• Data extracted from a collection

-------------------------

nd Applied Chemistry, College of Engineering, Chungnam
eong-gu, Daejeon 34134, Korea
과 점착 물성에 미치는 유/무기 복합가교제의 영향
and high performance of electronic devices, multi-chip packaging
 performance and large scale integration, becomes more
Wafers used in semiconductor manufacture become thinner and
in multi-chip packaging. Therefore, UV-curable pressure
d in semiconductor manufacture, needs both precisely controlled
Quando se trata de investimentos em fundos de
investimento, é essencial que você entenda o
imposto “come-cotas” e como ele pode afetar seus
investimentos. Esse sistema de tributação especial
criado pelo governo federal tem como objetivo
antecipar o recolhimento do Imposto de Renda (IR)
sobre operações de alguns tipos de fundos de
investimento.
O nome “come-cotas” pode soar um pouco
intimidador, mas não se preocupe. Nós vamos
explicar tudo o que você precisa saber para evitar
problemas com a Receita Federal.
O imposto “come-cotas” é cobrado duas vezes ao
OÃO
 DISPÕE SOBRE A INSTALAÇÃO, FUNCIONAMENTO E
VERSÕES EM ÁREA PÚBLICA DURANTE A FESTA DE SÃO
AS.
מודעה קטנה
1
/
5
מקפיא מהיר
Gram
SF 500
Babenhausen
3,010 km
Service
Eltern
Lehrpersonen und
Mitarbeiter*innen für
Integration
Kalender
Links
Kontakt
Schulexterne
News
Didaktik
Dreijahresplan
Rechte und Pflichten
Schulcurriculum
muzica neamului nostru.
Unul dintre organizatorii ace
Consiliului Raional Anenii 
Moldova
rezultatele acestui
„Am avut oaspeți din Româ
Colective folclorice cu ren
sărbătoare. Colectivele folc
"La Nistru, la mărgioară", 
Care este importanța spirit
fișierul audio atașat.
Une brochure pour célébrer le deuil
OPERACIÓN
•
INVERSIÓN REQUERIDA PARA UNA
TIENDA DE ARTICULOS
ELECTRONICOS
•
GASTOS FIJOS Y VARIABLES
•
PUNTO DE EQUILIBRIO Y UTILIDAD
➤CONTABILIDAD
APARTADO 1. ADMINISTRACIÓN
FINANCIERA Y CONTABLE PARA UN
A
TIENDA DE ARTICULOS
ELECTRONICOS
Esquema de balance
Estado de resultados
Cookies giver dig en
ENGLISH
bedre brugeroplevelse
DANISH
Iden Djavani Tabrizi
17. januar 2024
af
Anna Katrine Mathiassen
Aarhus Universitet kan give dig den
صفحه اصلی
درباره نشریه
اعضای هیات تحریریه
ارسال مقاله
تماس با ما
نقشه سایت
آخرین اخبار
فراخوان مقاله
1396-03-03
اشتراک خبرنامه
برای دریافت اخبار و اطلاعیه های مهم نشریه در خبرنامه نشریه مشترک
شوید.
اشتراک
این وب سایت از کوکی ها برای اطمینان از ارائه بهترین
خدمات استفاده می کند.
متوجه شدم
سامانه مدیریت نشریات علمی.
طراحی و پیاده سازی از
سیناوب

-------------------------

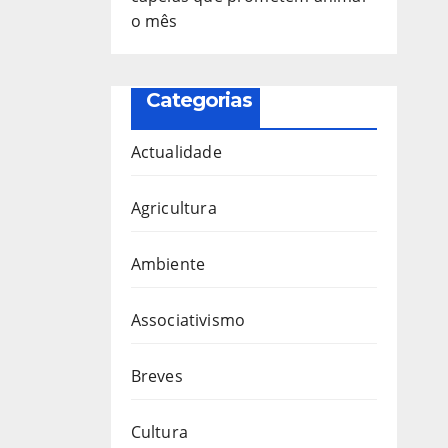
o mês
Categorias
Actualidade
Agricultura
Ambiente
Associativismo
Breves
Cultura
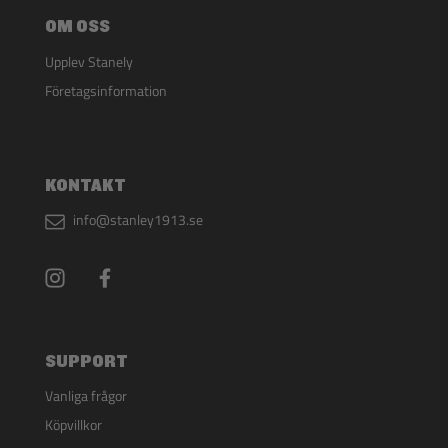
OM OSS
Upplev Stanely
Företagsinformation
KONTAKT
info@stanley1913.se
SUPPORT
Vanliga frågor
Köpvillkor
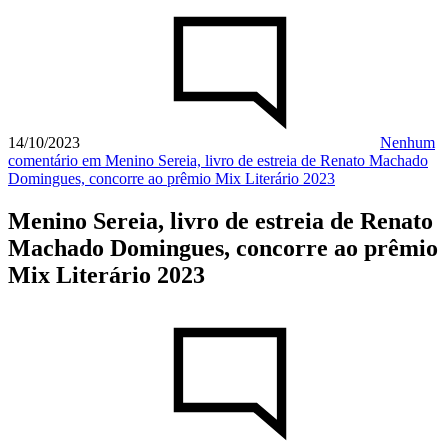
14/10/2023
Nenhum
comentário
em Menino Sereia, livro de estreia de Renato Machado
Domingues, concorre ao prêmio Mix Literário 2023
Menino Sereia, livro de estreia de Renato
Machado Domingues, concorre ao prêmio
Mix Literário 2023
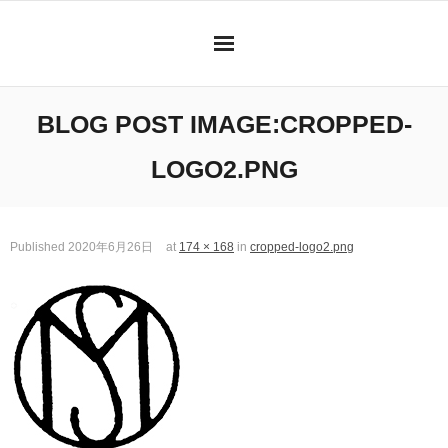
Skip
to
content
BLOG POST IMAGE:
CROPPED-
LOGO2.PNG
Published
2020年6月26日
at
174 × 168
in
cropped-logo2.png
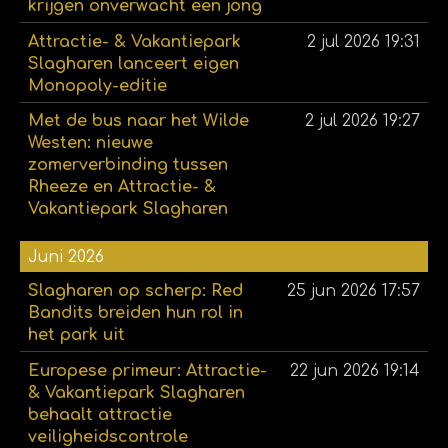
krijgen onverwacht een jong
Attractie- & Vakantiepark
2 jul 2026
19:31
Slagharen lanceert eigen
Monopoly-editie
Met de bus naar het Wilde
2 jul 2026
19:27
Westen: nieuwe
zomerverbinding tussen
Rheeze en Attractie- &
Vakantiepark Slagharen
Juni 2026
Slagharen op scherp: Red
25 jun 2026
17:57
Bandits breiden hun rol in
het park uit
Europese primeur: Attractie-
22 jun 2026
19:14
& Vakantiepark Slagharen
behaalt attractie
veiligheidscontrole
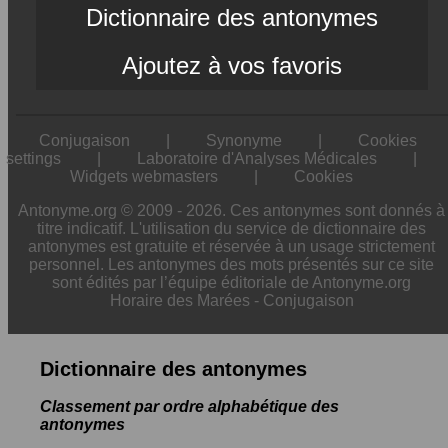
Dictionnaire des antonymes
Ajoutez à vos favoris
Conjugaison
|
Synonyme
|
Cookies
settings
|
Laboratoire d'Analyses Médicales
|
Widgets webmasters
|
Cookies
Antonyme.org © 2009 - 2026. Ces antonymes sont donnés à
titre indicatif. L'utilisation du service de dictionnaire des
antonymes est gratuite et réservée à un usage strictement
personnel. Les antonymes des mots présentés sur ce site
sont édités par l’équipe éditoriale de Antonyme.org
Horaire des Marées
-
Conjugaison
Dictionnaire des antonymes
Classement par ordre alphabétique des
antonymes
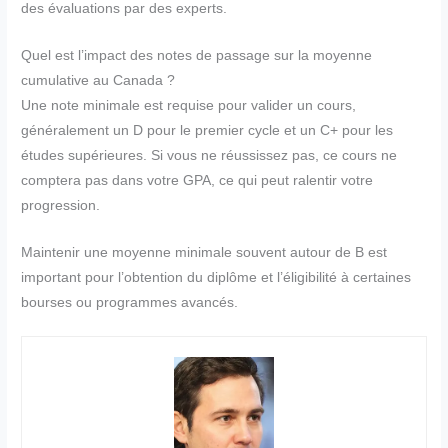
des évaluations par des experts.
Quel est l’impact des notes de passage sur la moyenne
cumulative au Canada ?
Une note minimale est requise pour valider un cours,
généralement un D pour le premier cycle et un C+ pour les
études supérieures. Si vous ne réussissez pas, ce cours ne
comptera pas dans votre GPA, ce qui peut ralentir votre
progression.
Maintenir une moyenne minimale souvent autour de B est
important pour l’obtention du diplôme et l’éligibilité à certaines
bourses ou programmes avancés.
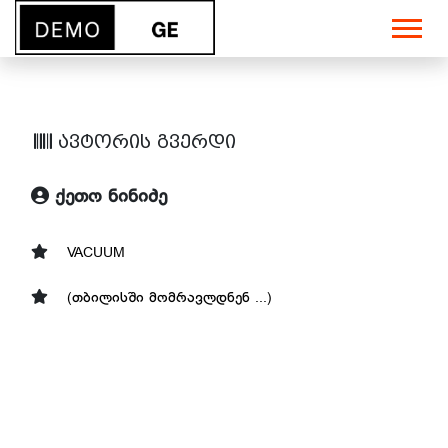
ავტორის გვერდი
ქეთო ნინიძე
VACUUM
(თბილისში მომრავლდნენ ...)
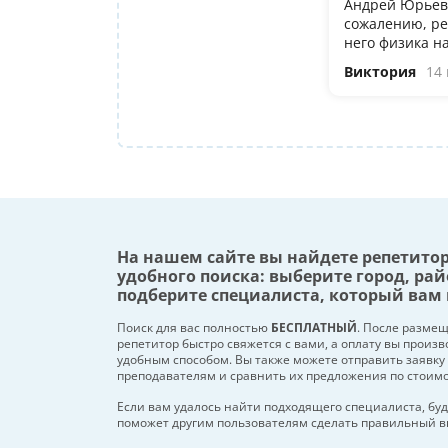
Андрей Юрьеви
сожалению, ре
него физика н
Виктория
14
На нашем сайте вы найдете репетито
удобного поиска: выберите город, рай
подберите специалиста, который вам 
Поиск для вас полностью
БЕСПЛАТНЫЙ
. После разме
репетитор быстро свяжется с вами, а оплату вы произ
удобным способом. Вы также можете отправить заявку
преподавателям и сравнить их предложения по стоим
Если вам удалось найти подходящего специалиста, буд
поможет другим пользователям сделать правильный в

-------------------------

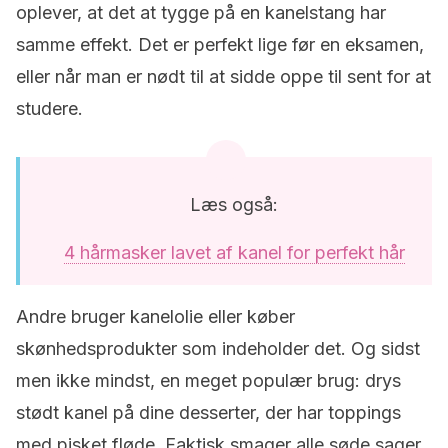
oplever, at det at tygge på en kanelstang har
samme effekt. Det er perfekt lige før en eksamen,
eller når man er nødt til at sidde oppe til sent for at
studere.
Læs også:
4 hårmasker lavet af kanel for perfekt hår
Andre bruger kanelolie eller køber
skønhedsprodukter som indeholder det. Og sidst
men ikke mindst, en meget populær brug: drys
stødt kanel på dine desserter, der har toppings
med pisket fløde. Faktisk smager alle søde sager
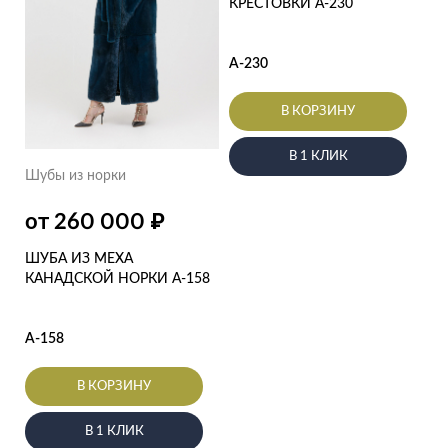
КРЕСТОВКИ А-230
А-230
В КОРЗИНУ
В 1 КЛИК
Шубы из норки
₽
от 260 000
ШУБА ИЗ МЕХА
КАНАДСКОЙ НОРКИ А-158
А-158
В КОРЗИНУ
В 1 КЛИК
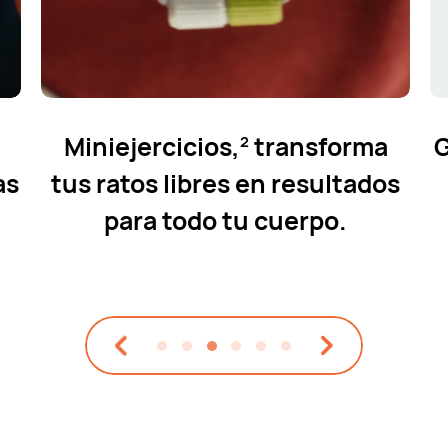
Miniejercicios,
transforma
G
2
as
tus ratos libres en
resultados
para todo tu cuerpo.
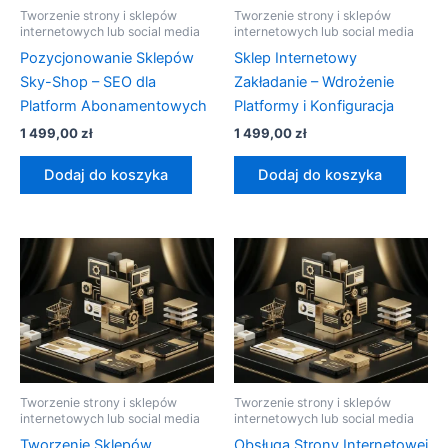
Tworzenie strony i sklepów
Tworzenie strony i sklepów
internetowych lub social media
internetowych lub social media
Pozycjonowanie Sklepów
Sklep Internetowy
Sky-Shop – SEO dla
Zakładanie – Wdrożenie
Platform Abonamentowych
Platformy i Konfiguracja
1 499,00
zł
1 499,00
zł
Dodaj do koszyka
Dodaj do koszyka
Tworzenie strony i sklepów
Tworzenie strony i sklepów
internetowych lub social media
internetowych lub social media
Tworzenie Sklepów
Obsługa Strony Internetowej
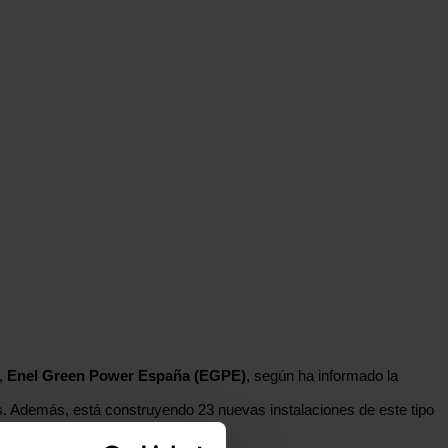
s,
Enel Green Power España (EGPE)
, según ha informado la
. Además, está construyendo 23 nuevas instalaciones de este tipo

-------------------------

• Job item
Look above for the line containing "Enel Green Power España (EGPE)" and the line containing "de este tipo". Transcribe both, with the lines between them, exactly.

• Reply
Enel Green Power España (EGPE)
, según ha informado la
. Además, está construyendo 23 nuevas instalaciones de este tipo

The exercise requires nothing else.